In 2019, my wife bought me a coat on a random trip to the mall. It’s a very nice peacoat that cost her a lot of money, but she knew how much I missed my old one and she figured I deserved it for whatever reason. I really like it and I got a lot of compliments on how good I looked when I wore it out and about, especially with people I had not seen in a year or two.

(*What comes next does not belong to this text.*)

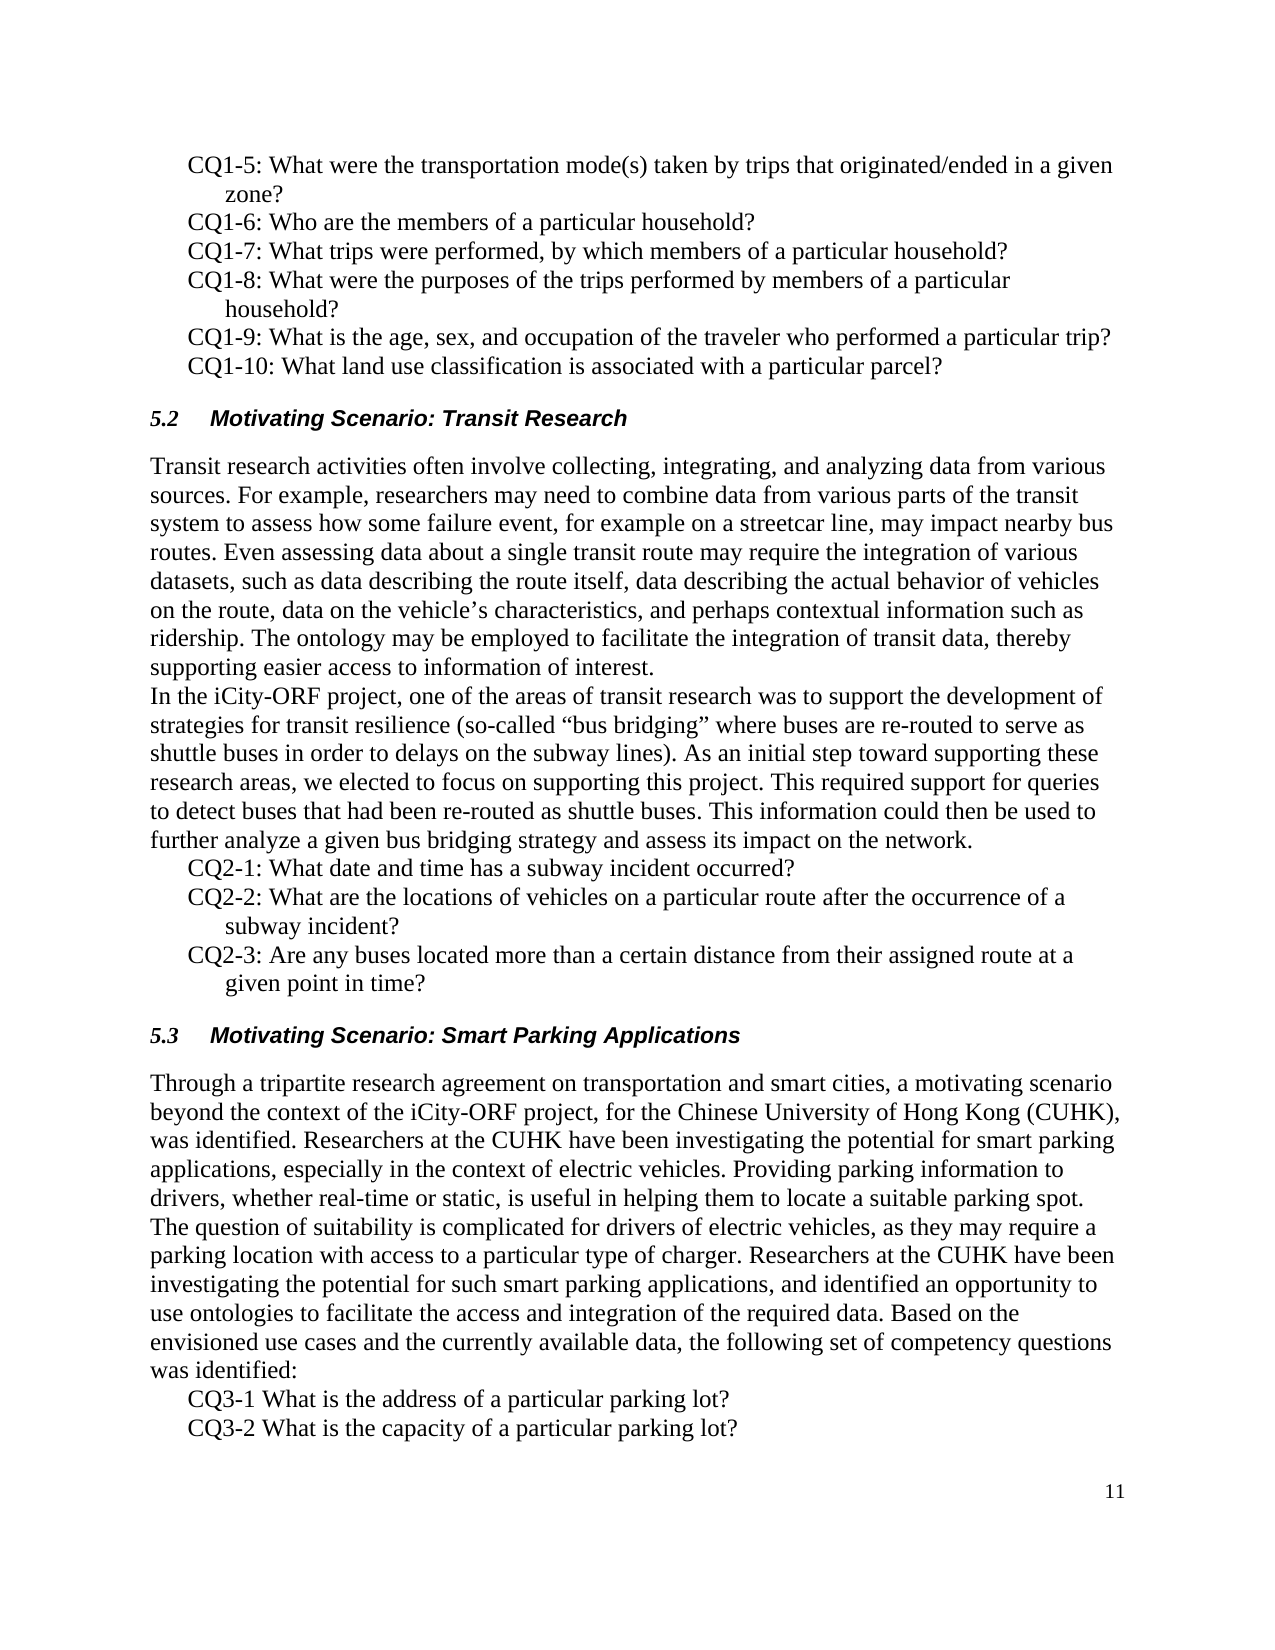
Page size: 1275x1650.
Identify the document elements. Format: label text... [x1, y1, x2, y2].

It finally got cold enough this past month to warrant wearing a coat outside more. I got up a 6am to get ready to volunteer at church, when I realized it would be an excellent day to wear the pea coat. I was devastated when it didn’t fit. I almost wore it to prove to myself it was possible. I could have stretched it out and done up the buttons, but I knew deep down in that instant, that I was lying to myself and it wasn’t worth it. I reached over a few hangers and grabbed the biggest coat I owned, which is also much to insulated for indoor wearing, and zipped it up. I distinctly remember my hand passing over the 4 other jackets in my closet and settling on this one. It’s much to big, but it’s comfortable and it hides my imperfections. It hides the overeating I’ve done for months.

But it can’t really hide me from myself…

So tonight, I’m writing something. Maybe it’s more empty promises. I’m not sure. I’ve saved a few of my favorite salad restaurants in a Google map, hopeful that I’ll turn to them in my next moment of weakness, but I’m not sure I’ve convinced myself yet.

I think I’ve barely convinced myself this blog is worth posting.